Analyzing certain ratios generated from financial reports provides insight into the financial health and viability of a business. These ratios may provide information for stakeholders within a company or those outside, such as lenders, shareholders or potential buyers. Common financial ratios include such comparisons as return on investment, debt to equity and return on assets. There are several types of ratios, grouped by the area of financial performance that each analyzes. These include groups of ratios such as profitability, liquidity, leverage and efficiency. Included in the last group is the ratio of inventory compared with total assets.


The percentage of inventory to total assets is one way to assess how the value of inventory impacts a company's financial performance. Other ratios used for similar analysis include current, quick and inventory turnover ratios.

How to Calculate the Ratio 

Any ratio is calculated with a simple division equation. In the case of inventory to total assets, the calculation is:

(Value of inventory/Value of total assets) x 100

There are several sources for the information needed to calculate this ratio. These include:

  • The balance sheet, which typically includes inventory amounts as well as total assets
  • Working capital reports that include inventory, a capital asset tied up in earning money for the company
  • Annual reports that include the value of total assets, as well as usually including a balance sheet, which provides inventory amounts

Interpreting the Results

A single ratio is of little use without some point for comparison. For example, the inventory-to-asset ratio for one company could be compared with that of others in the same industry. Generally, the lower the ratio, that is, the smaller the amount of inventory is when calculated as a percentage of total assets, the better that company’s inventory efficiency.

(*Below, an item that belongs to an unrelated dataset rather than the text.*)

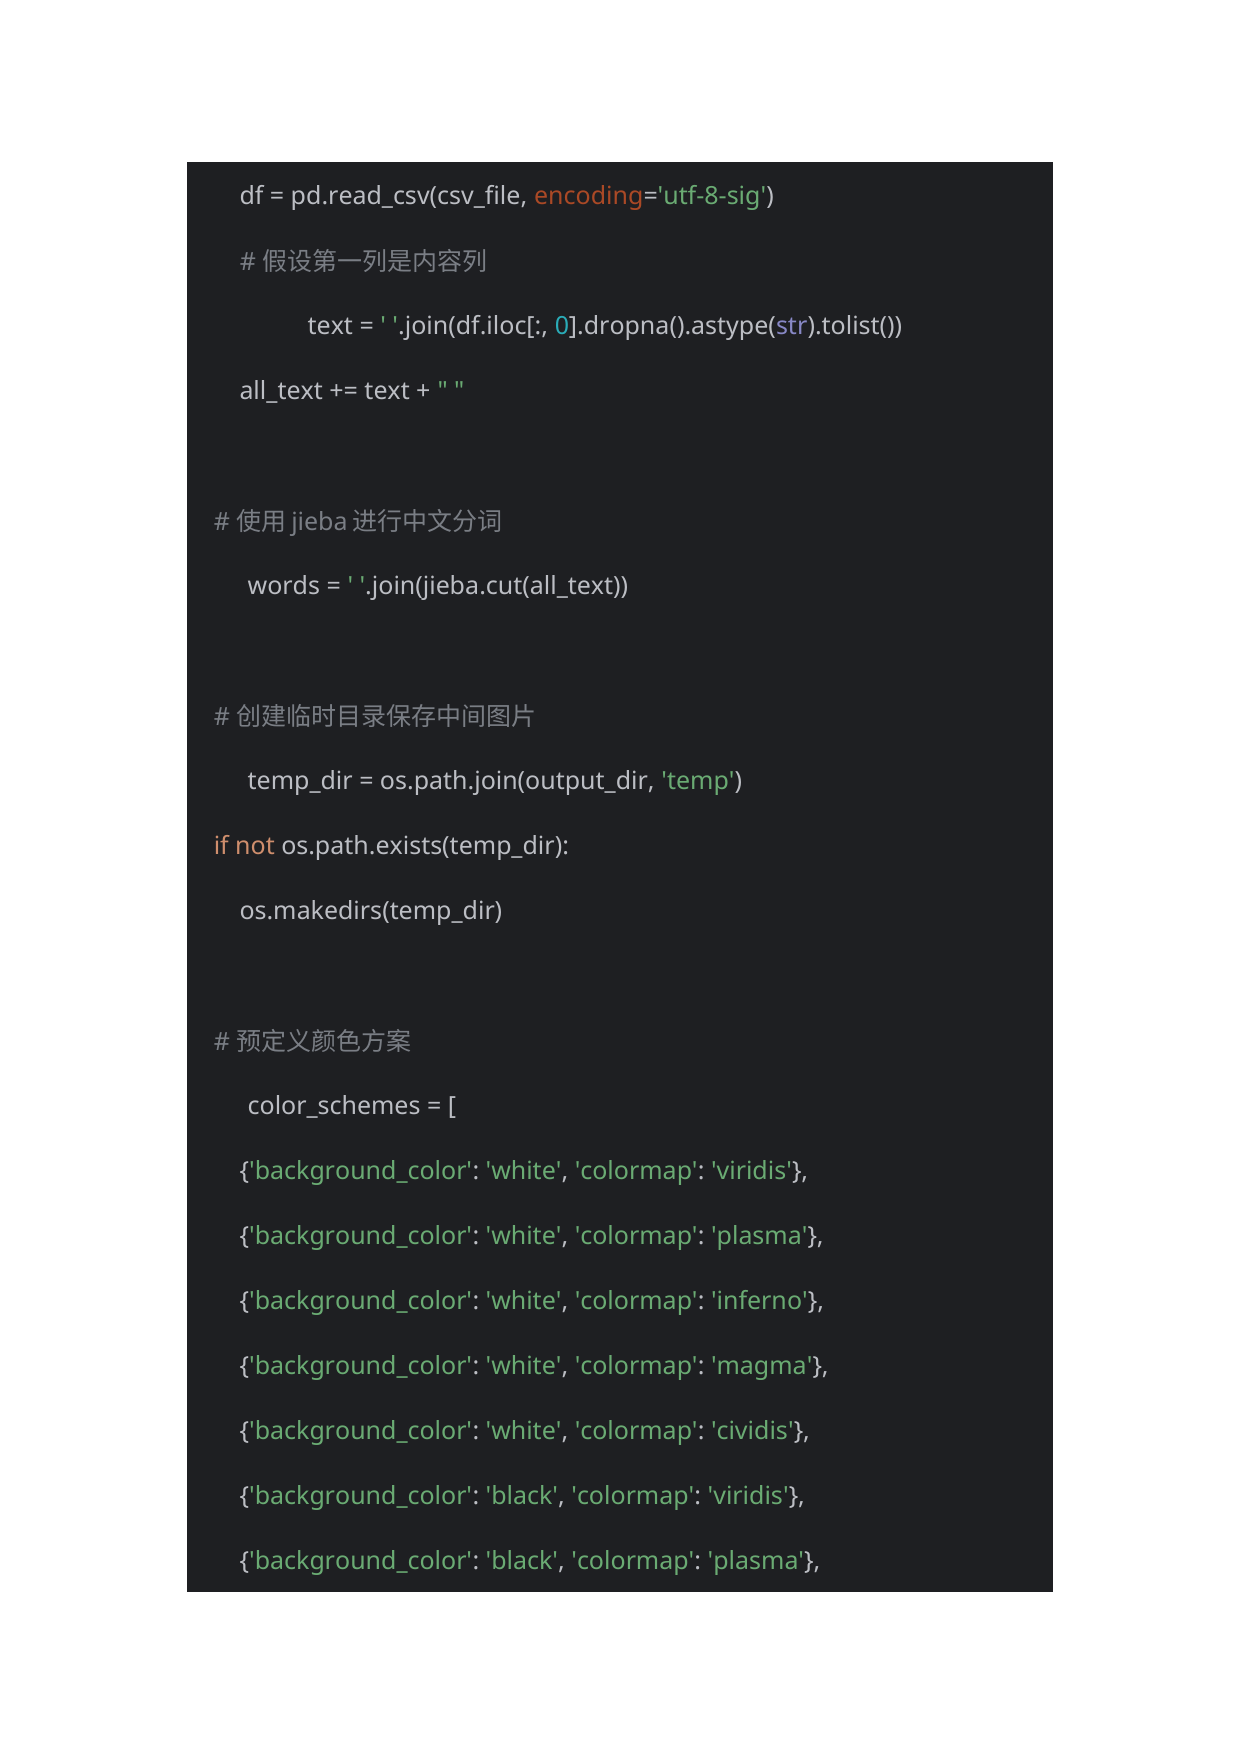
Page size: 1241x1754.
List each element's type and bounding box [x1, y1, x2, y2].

text [187, 162, 1053, 1592]
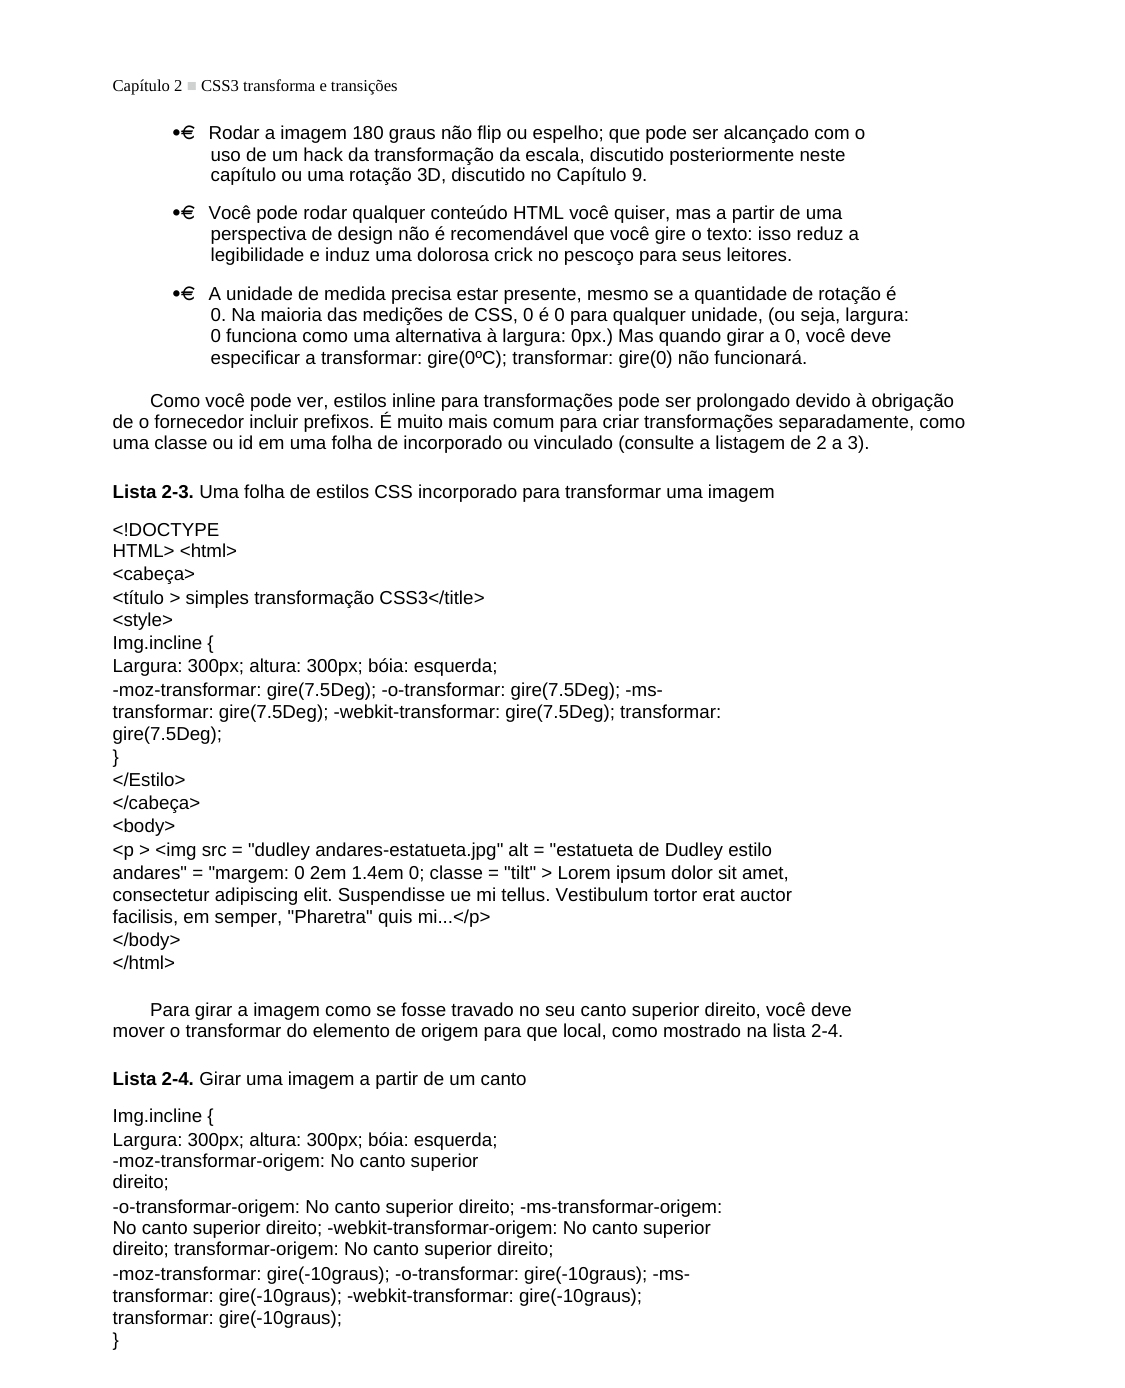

As well as comparisons with other businesses, inventory to asset ratios may be compared over various time periods within one company to gauge how inventory efficiencies change over time. If the inventory to asset ratio falls over time, the company’s inventory efficiency increases, while a climbing ratio may indicate a decrease in efficiency, without extenuating reasons for the larger levels of inventory.

Effects of High Inventory

When comparisons show that the inventory to total assets ratio is high, certain general conclusions can be made. Compared to a similar business with a lower ratio, cash flow may be impeded due to the value of inventory. This could lead to increased financing costs to cover day-to-day cash needs. As a result, a high inventory to total assets ratio may raise questions about other aspects of a company’s health.

Excess inventory runs the risk of obsolescence. Holding a large stock of last year’s hot smart phone, for example, could lead to valuation losses in the face of updated technology.

Where inventory is perishable, large stocks could lead to loss through spoilage if inventory turnover rates are miscalculated. Large inventories may also be susceptible to shrinkage - loss from inventory theft.